- **Excerpt to read**:
At the issuance of the Series A Preferred Stock, the Company pre-funded eight quarterly payments through July 2023 in a segregated account which appears as Restricted Cash on the Balance Sheet. Dividends on the Series A Preferred Stock underlying the depositary shares will continue to accumulate whether or not (i) any of our agreements prohibit the current payment of dividends, (ii) we have earnings or funds legally available to pay the dividends, or (iii) our Board of Directors does not declare the payment of the dividends.

 

Holders of depositary shares representing interests in the Series A Preferred Stock generally will have no voting rights. However, if we do not pay dividends on any outstanding shares of Series A Preferred Stock for six or more quarterly dividend periods (whether or not declared or consecutive), holders of the Series A Preferred Stock (voting separately as a class with all other outstanding series of preferred stock upon which like voting rights have been conferred and are exercisable) will be entitled to elect two additional directors to the Board of Directors to serve until all unpaid dividends have been fully paid or declared and set apart for payment.

- **Request 1**:
In the preferred stock passage, how many additional directors may holders elect if dividends go unpaid for six or more quarterly periods?
- **Request 2**:
Extend the preferred stock passage, picking up after its final sentence.
The entries come from a separate source and are unrelated to the preferred stock passage.

- **Source material**:

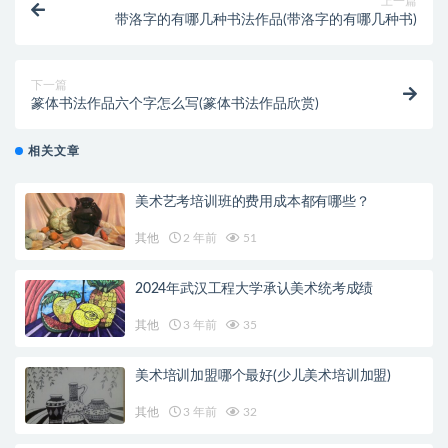
上一篇
带洛字的有哪几种书法作品(带洛字的有哪几种书)
下一篇
篆体书法作品六个字怎么写(篆体书法作品欣赏)
相关文章
美术艺考培训班的费用成本都有哪些？
其他
2 年前
51
2024年武汉工程大学承认美术统考成绩
其他
3 年前
35
美术培训加盟哪个最好(少儿美术培训加盟)
其他
3 年前
32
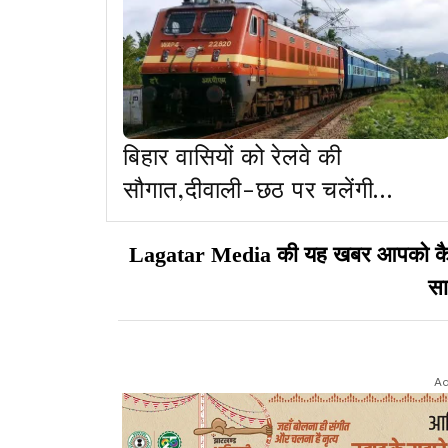
बिहार वासियों को रेलवे की
सौगात,दीवाली-छठ पर चलेंगी
12,000 स्पेशल ट्रेनें
Lagatar Media की यह खबर आपको कैसी ल
सा
Ad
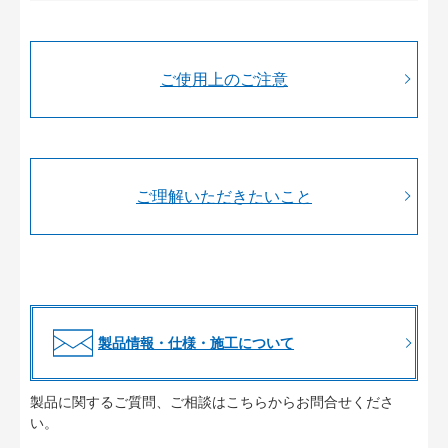
ご使用上のご注意
ご理解いただきたいこと
製品情報・仕様・施工について
製品に関するご質問、ご相談はこちらからお問合せくださ
い。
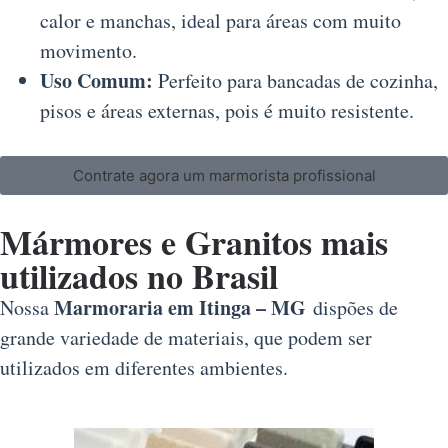
calor e manchas, ideal para áreas com muito
movimento.
Uso Comum:
Perfeito para bancadas de cozinha,
pisos e áreas externas, pois é muito resistente.
Contrate agora um marmorista profissional
Mármores e Granitos mais
utilizados no Brasil
Marmoraria em Itinga – MG
Nossa
dispões de
grande variedade de materiais, que podem ser
utilizados em diferentes ambientes.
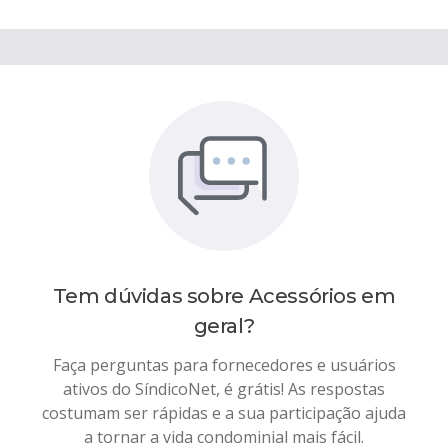
Tem dúvidas sobre
Acessórios em
geral
?
Faça perguntas para fornecedores e usuários
ativos do SíndicoNet, é grátis! As respostas
costumam ser rápidas e a sua participação ajuda
a tornar a vida condominial mais fácil.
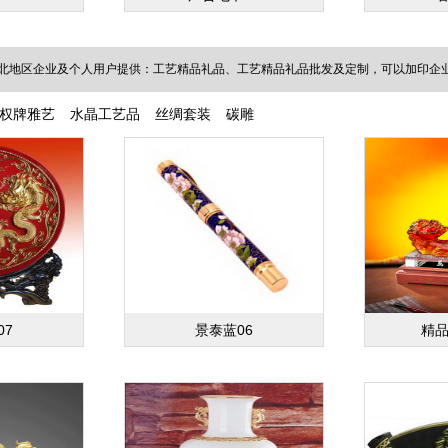
北地区企业及个人用户提供：工艺精品礼品、工艺精品礼品批发及定制，可以加印企业L
权牌雅艺
水晶工艺品
丝绸套装
碳雕
07
景泰蓝06
精品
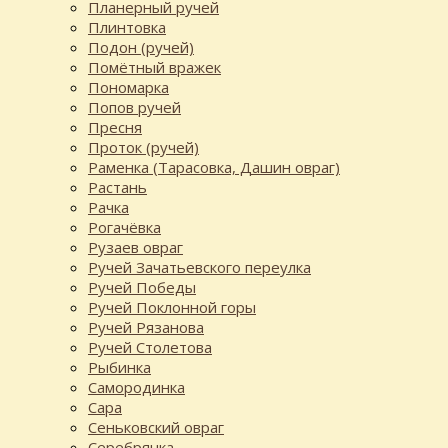
Планерный ручей
Плинтовка
Подон (ручей)
Помётный вражек
Пономарка
Попов ручей
Пресня
Проток (ручей)
Раменка (Тарасовка, Дашин овраг)
Растань
Рачка
Рогачёвка
Рузаев овраг
Ручей Зачатьевского переулка
Ручей Победы
Ручей Поклонной горы
Ручей Рязанова
Ручей Столетова
Рыбинка
Самородинка
Сара
Сеньковский овраг
Серебрянка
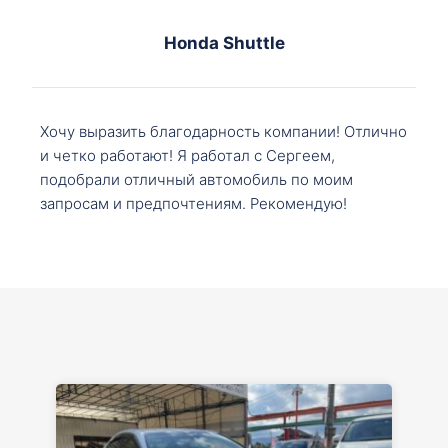
Honda Shuttle
Хочу выразить благодарность компании! Отлично
и четко работают! Я работал с Сергеем,
подобрали отличный автомобиль по моим
запросам и предпочтениям. Рекомендую!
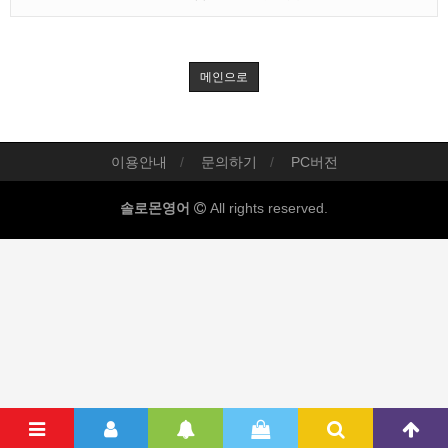
메인으로
이용안내
문의하기
PC버전
솔로몬영어
All rights reserved.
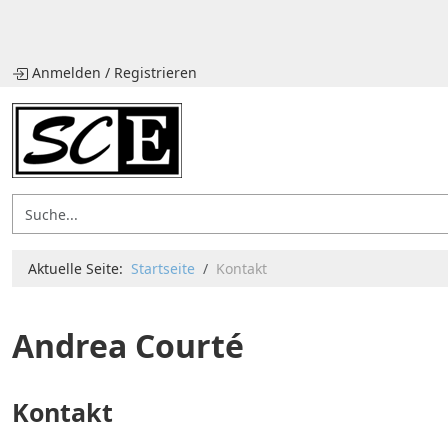
Anmelden
/
Registrieren
Aktuelle Seite:
Startseite
Kontakt
Andrea Courté
Kontakt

- **Answer box 1**:
Two additional directors.

- **Answer box 2**:
 

On and after July 2, 2026, the shares of Series A Preferred Stock will be redeemable at the Company’s option, in whole or in part, at a redemption price equal to $25,000.00 per share ($25.00 per Depositary Share), plus any accrued and unpaid dividends. Furthermore, upon a change of control or delisting event (each as defined in the Certificate of Designation), the Company will have a special option to redeem the Series A Preferred Stock at $25,000.00 per share ($25.00 per Depositary Share), plus any accrued and unpaid dividends.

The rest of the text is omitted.